▸ **Task objective**
Leaving out any pictures, print the entries that follow exactly as they stand.

▸ **Dataset entries**
Content starts

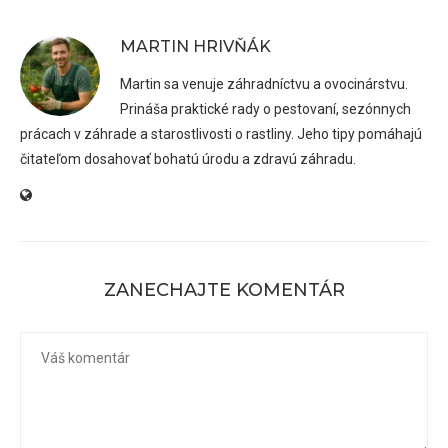
MARTIN HRIVŇÁK
Martin sa venuje záhradníctvu a ovocinárstvu.
Prináša praktické rady o pestovaní, sezónnych
prácach v záhrade a starostlivosti o rastliny. Jeho tipy pomáhajú
čitateľom dosahovať bohatú úrodu a zdravú záhradu.
ZANECHAJTE KOMENTÁR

Content ends

▸ **Answer space**
MARTIN HRIVŇÁK
Martin sa venuje záhradníctvu a ovocinárstvu.
Prináša praktické rady o pestovaní, sezónnych
prácach v záhrade a starostlivosti o rastliny. Jeho tipy pomáhajú
čitateľom dosahovať bohatú úrodu a zdravú záhradu.
ZANECHAJTE KOMENTÁR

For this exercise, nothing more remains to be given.